Richard Moore on Harmonization
"Harmonization is an ancient tradition. When problems came up in aboriginal societies, the people of a tribe would typically meet in council and talk together until they all agreed on how the problem would be dealt with. Usually a respected elder of the tribe would act as facilitator in such a council, making sure that everyone got to express their point of view. Native American tribes operated this way, and we can still find examples today, in those few remote societies that continue to preserve their traditional ways. From our modern perspective, we can describe these societies as direct democracies, using harmonization as their process of governance.
When agriculture and civilization came along, this democratic from of governance was supplanted by hierarchical rule under an all-powerful chief or king. Harmonization was no longer part of the culture, and today most of us would probably doubt that such a process is even possible: How could a liberal and a conservative, for example, hope to agree on a common solution to a controversial societal problem? Aren't their differences too deep for that to happen?

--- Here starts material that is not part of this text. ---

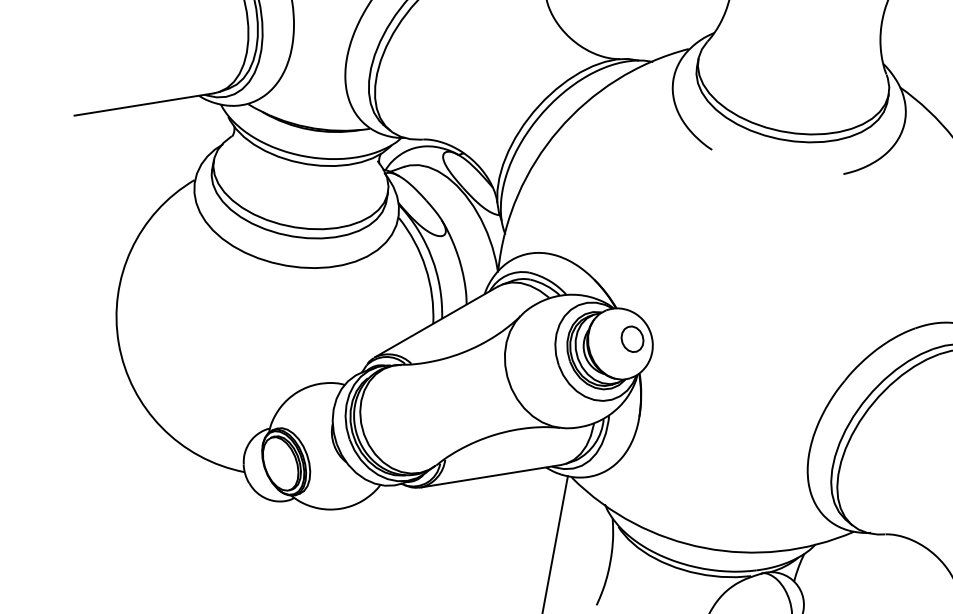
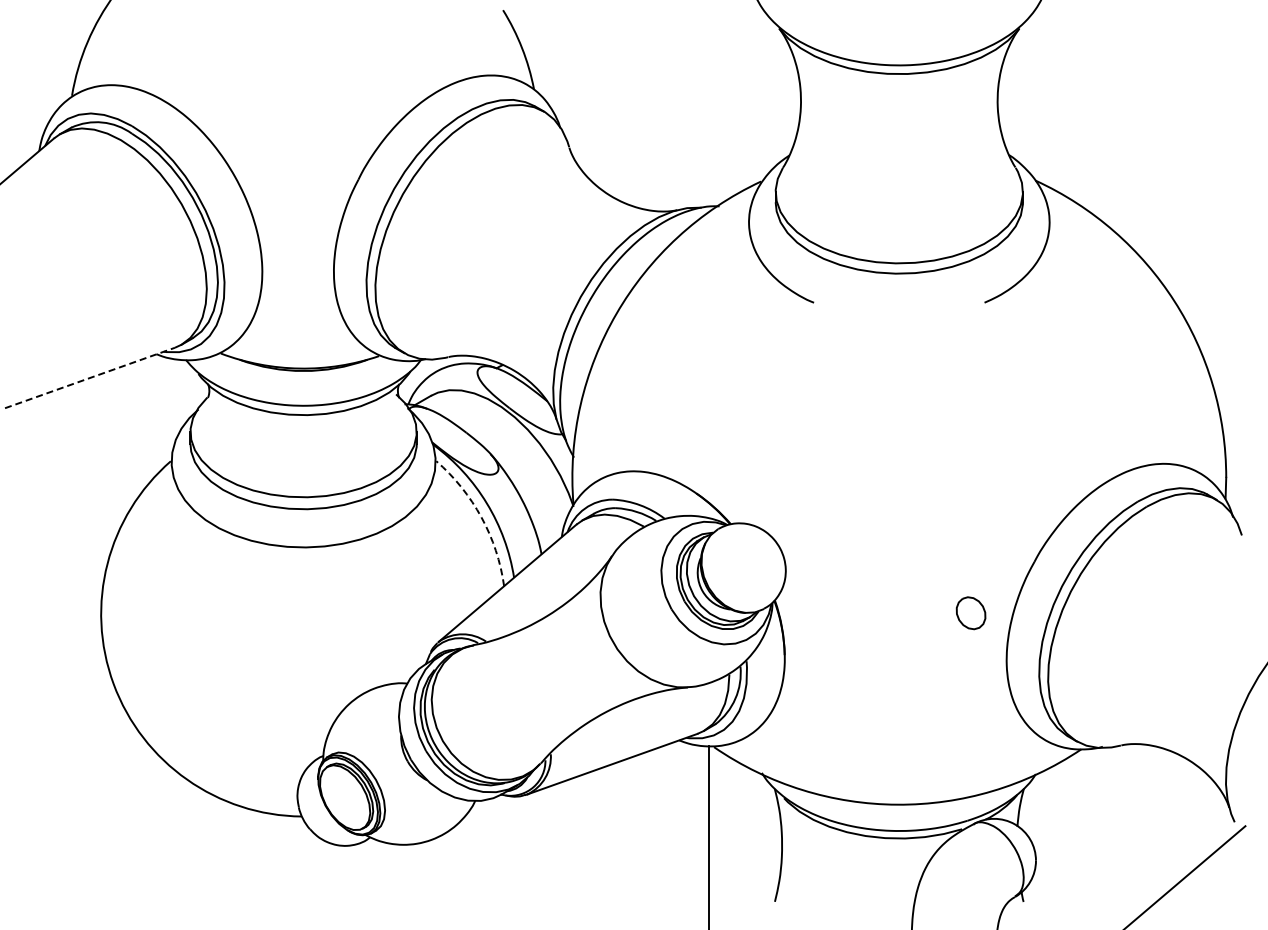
line: (144, 104) -> (90, 377), solid -> dashed
arc: (425, 267) -> (481, 517), solid -> dashed
part: (632, 339) -> (970, 613), moved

Fortunately, however, harmonization is a practice that is still possible for us, despite our apparent conflicts and differences. The problem is that our culture does not encourage the practice, nor does it afford us opportunities to exercise it. When the conditions are right, people are not only capable of harmonizing their concerns, but they find the experience liberating and empowering. In Chapter 5 of my forthcoming book, I describe several recent examples in which amazing results have been achieved in harmonization sessions.
The basic conditions that make harmonization possible are: (1) a group of people who share common problems; (2) a competent facilitator; (3) a face-to-face session with adequate time allocated."